##### Testo proposto #####

Gli 800 anni del “dies natalis” di san Domenico

Predicatore di grazia

Beato Angelico «Crocifissione con Maria, Giovanni e san Domenico»
29 maggio 2021

Ottocento anni fa moriva san Domenico. Per la Chiesa è l’occasione — scrive Papa Francesco nella lettera inviata per la ricorrenza al maestro generale dell’Ordine dei predicatori — di «rendere grazie per la fecondità spirituale di quel carisma e quella missione, che si vede nella ricca varietà della famiglia Domenicana» (Praedicator gratiae, n. 1). Come scriveva lo scorso secolo Georges Bernanos, il volto di Domenico si confonde ormai con quello del suo ordine: «Se potessimo levare alle opere di Dio uno sguardo unico e puro, l’Ordine dei predicatori ci apparirebbe come la carità stessa di san Domenico realizzata nello spazio e nel tempo, come la sua preghiera visibile».

Se è vero che in ogni tempo ci sono stati numerosi carismi nella Chiesa, è tuttavia raro che siano ancora all’opera dopo tanti secoli. Da dove proviene questa fecondità?

#####

■ **Cosa fare**: Aggiorna il passo del testo su san Domenico che comincia con "Se è vero che" e finisce con "proviene questa fecondità?", mettendo "doni" al posto di "carismi". Le voci qui sotto sono materiale a parte e non c'entrano con il testo su san Domenico.

##### Estratti delle voci #####

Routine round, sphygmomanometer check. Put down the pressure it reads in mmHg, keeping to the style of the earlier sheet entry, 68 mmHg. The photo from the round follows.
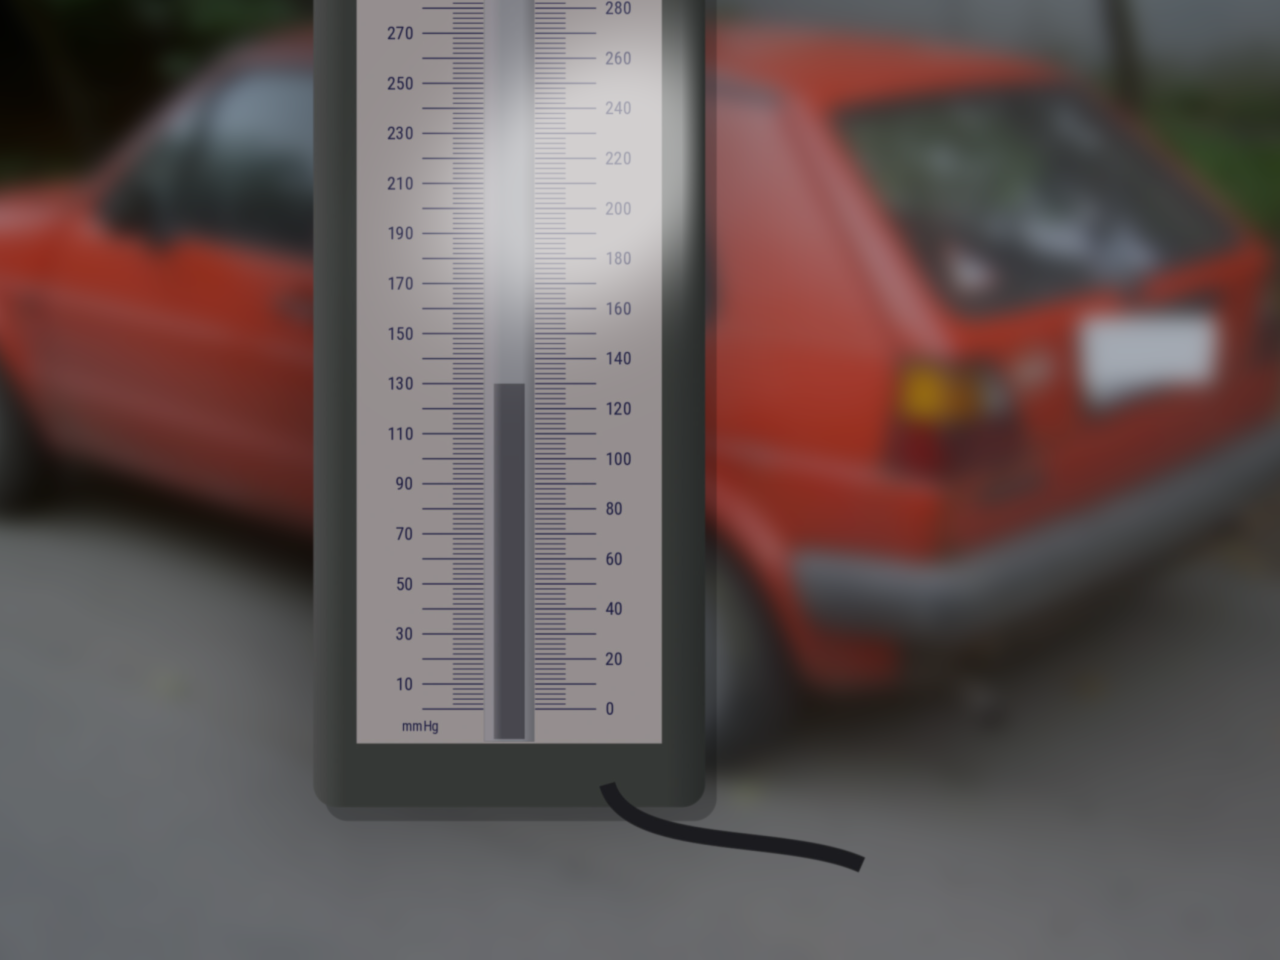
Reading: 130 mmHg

#####
##### Estratti delle voci #####

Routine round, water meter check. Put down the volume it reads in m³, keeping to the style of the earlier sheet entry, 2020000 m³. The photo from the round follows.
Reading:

#####
##### Estratti delle voci #####

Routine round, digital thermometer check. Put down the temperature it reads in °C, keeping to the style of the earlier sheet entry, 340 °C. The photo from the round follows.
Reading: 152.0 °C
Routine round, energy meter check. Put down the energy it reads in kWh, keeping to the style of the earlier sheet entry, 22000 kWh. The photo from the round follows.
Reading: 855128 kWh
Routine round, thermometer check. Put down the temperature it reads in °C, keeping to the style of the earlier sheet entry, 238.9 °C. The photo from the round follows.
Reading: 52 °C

#####

■ **Spazio risposta**:
Se è vero che in ogni tempo ci sono stati numerosi doni nella Chiesa, è tuttavia raro che siano ancora all’opera dopo tanti secoli. Da dove proviene questa fecondità?